SOURCE.
□ □ □ □ □
Another question that a company representative might want to know is "How many people currently have a pet?". This query is just the opposite of the one above. We want to find all PEOPLE that have a matching OWN record. Therefore, we want to look for the IS NOT NULL condition.
-- How many people have pets? SELECT P.PEOPLE_ID, P.PEOPLE_FIRST_NAME, P.PEOPLE_LAST_NAME, P.PERSONS_AGE FROM [Tempdb].[dbo].[PEOPLE] AS P LEFT JOIN [Tempdb].[dbo].[OWN] AS O ON P.PEOPLE_ID = O.PEOPLE_ID WHERE O.PEOPLE_ID IS NOT NULL GO
The image below shows that 6 people have pets. But this answer is time dependent. Unless you worked at the retirement home, you might not have know that Bella, the Persian female cat died in early September of 2020. The owner, Mr. Sanchez was so heart broken that he died shortly after. The screen shot below shows people who owned peoples in 2020.
How can we get an accurate count of people who owned pets by a time given period? We need to use the effective dating columns that are part of the tables to narrow down our selection by time.
More Complex LEFT JOIN Examples
In this section, we will explore hypothetical queries that a company representative of the Golden Age Pets company might ask the IT department. His first question in June is "Who owned pets between January and May of 2020?".
□ □ □ □ □
RAW RECORDS.
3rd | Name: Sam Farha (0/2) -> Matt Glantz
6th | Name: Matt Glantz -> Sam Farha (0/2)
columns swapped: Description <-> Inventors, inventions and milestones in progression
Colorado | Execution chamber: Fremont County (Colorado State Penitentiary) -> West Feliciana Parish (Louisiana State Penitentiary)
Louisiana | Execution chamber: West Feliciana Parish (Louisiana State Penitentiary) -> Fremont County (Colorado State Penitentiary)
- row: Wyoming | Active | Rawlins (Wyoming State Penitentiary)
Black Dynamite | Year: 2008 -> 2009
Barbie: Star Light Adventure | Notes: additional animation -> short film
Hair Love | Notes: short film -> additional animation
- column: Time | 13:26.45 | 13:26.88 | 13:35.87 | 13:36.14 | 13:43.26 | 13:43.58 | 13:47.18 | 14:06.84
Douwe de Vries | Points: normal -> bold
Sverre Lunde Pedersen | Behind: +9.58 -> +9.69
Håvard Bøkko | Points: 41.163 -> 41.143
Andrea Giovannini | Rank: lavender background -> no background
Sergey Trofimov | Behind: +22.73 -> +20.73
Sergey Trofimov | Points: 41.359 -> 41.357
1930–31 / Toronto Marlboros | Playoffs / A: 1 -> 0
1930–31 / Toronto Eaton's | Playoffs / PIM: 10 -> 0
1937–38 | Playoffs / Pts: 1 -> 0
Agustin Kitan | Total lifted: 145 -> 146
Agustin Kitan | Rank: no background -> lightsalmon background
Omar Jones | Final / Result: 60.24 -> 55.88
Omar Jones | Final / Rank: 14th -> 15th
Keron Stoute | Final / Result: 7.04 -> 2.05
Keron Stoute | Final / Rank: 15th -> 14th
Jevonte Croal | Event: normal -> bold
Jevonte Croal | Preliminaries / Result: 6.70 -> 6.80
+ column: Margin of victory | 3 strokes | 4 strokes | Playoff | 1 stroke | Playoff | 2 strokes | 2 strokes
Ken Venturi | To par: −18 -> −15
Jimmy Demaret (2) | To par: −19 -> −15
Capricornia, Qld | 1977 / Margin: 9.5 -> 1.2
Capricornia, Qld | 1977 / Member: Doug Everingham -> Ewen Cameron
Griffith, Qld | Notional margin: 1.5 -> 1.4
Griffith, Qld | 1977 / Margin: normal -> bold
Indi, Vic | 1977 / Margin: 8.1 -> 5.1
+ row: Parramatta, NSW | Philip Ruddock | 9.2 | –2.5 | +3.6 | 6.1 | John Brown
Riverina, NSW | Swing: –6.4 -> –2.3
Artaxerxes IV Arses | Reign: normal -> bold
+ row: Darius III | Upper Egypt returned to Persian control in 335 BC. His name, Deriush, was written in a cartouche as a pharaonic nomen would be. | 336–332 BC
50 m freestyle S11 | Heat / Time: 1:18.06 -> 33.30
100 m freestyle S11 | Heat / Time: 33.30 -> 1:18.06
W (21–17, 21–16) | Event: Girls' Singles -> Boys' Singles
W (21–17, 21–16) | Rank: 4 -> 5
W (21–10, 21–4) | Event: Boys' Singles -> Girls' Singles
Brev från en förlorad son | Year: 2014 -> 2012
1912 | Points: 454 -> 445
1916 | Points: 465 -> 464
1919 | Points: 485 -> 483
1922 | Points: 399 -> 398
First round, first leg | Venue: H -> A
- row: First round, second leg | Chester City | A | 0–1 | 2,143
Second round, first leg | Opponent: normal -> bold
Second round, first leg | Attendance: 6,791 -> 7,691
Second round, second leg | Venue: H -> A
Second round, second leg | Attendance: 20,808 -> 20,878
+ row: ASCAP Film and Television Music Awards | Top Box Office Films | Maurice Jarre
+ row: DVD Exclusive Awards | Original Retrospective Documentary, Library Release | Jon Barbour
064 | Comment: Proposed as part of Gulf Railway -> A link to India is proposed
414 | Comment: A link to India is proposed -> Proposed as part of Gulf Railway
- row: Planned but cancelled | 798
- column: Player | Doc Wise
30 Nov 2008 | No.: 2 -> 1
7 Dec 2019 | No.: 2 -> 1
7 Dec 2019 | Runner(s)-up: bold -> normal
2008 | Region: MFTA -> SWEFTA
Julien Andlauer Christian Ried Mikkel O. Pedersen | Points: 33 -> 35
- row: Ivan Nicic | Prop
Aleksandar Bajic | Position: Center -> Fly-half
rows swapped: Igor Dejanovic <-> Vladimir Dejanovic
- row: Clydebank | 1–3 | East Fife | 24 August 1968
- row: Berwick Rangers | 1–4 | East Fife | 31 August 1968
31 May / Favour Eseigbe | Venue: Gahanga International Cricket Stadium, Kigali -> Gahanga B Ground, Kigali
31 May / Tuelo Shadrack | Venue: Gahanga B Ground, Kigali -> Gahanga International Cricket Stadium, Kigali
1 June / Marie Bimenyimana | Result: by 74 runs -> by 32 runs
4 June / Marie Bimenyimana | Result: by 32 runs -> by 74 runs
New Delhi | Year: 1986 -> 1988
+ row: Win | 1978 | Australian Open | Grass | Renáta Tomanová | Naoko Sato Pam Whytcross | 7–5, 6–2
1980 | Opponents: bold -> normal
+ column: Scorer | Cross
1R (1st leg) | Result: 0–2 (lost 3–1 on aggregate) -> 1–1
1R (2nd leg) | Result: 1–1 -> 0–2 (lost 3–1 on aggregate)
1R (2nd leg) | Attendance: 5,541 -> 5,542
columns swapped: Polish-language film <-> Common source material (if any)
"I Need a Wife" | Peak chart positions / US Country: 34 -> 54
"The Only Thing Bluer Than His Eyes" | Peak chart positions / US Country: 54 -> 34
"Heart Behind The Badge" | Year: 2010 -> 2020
□ □ □ □ □
TASK STATEMENT.
Reproduce the passage from the SQL join tutorial starting with "Another question that" and going on through "NOT NULL condition.".

RESPONSE FOR THIS EXERCISE.
Another question that a company representative might want to know is "How many people currently have a pet?". This query is just the opposite of the one above. We want to find all PEOPLE that have a matching OWN record. Therefore, we want to look for the IS NOT NULL condition.